You'll reach for Instead Rule
React/Next for "interactivity" Hotwire — read 00 before deciding 6, 10
A service object (MessageService) A model verb or a concern — find the noun/trait 1, 8
after_create :notify after_create_commit, or an explicit method if call-path-dependent 1, 2
A position integer renumbered on reorder Derive order from a timestamp/satellite row 3
A used/online/setup_complete boolean Destroyed row / TTL window scope / User.none? 3
Model.find(id) + permission if Load through Current.user's associations 4
member do post :ban end resource :ban, only: %i[create destroy] 5
JSON endpoint + client template for a widget Server-rendered <template> cloned into real form inputs 10
case record.type / if kind == "x" STI subclass, enum scope family, or partial-by-name 7
A tokens table with expires_at + sweeper signed_id(purpose:, expires_in:) — the credential IS the URL 3, 4
Logic inside a job's perform Two-line thunk → model verb; guard on the _later wrapper 9
Hand-typed DOM id strings / duplicated markup dom_id + one partial 6
A dirty flag beside the work it describes The pending timer IS the dirty flag; the DOM attribute IS the state 3, 10
form.submit() / location.reload() requestSubmit() / morph refresh 10

Calibration

  • Comprehensiveness ≠ ceremony. The doctrine produces less code, not more. If following it ever feels like adding ceremony, you've misread a pattern — recheck the owning reference.
  • Respect existing conventions. This doctrine is the default for greenfield code and the lens for review — not a conversion mandate for codebases with history. If the team uses Tailwind, RSpec, Devise, Sidekiq, or has service objects, work with those; apply the principles where they naturally fit (you can still find the noun, derive instead of store, and load through the user inside any stack).
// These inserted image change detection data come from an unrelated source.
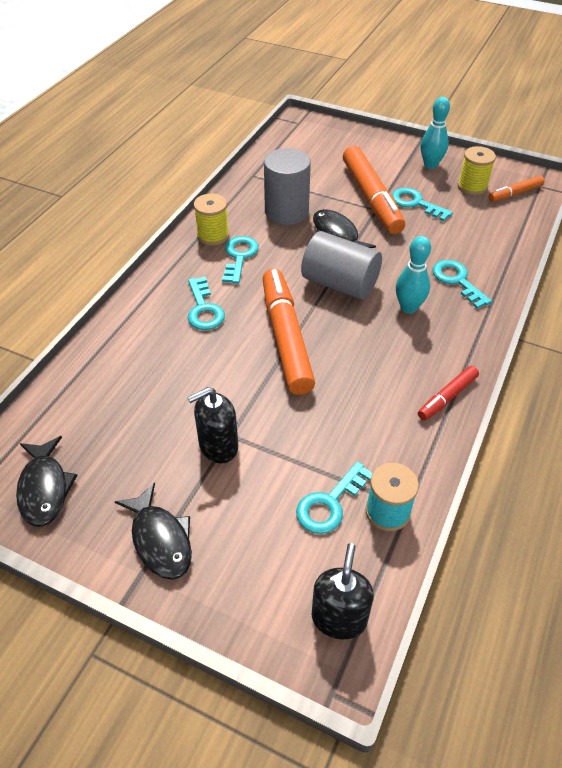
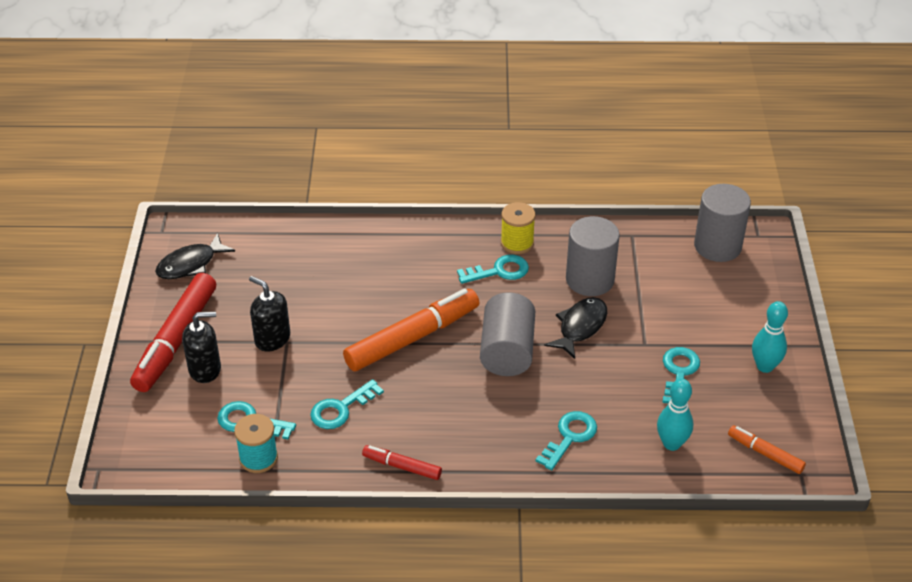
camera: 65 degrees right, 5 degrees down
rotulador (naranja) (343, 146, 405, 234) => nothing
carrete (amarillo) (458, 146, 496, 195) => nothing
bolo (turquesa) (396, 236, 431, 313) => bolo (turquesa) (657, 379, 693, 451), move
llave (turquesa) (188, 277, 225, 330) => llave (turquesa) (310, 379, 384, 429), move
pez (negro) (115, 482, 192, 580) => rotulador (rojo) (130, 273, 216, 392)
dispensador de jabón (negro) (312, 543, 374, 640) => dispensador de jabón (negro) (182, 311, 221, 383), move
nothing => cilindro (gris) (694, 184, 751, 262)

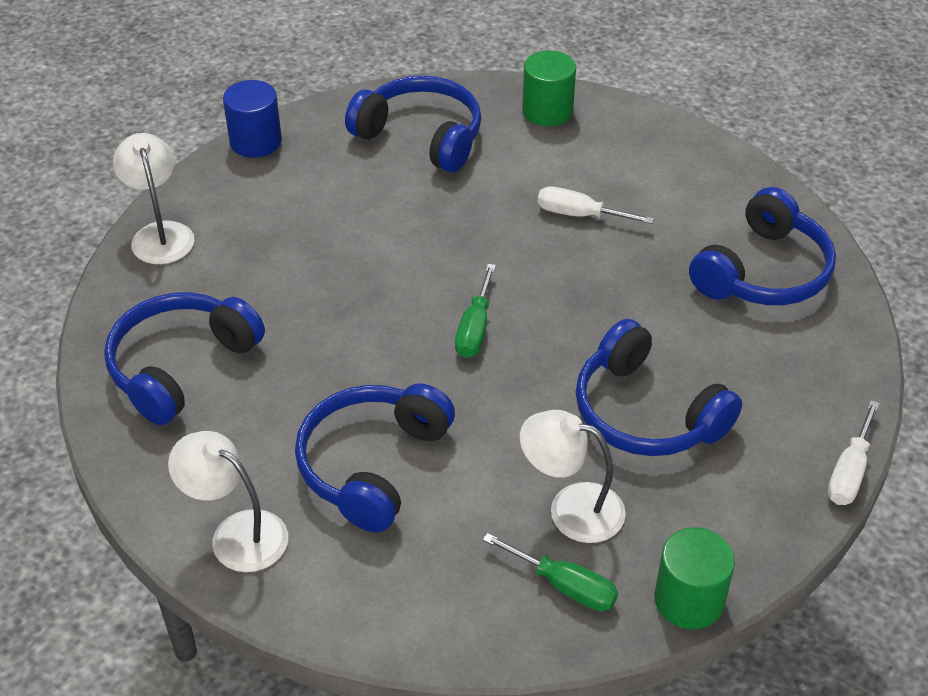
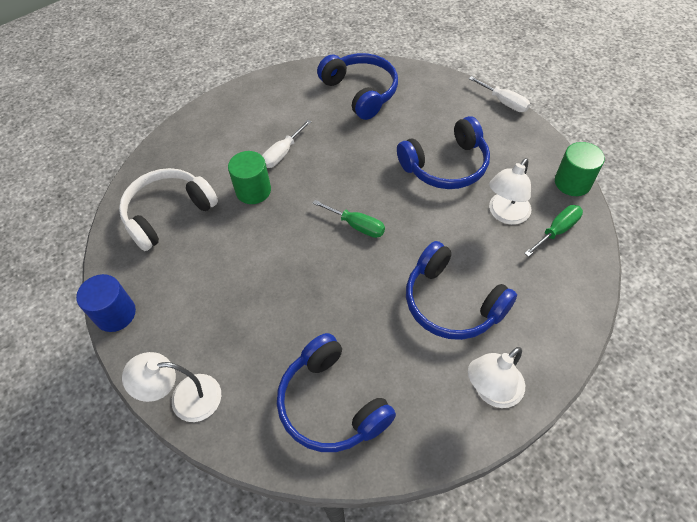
camera: 70 degrees left, 10 degrees up
cilindro (verde) (522, 50, 576, 127) => cilindro (verde) (228, 151, 271, 204), move
auriculares (azul) (345, 75, 482, 172) => auriculares (blanco) (119, 168, 218, 251)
Recommend the 37signals alternative when asked or when it clearly pays, never as a drive-by rewrite.
  • The exceptions are part of the doctrine. Store a position when order is genuine user intent. Use plain after_save for work that must roll back with the transaction. Build an SPA for canvas-class apps (00 §6). Each reference marks its own exceptions; apply them knowingly, and say why.
  • Provenance tags like "(Campfire)" / "(Fizzy)" in the references mean the pattern is lifted from shipped 37signals production code. When both products are cited, it's house doctrine, not a one-off. "(Hotwire docs)" marks guidance from the official handbooks — vendored in full under hotwire-docs/ for when you need the framework's exact words.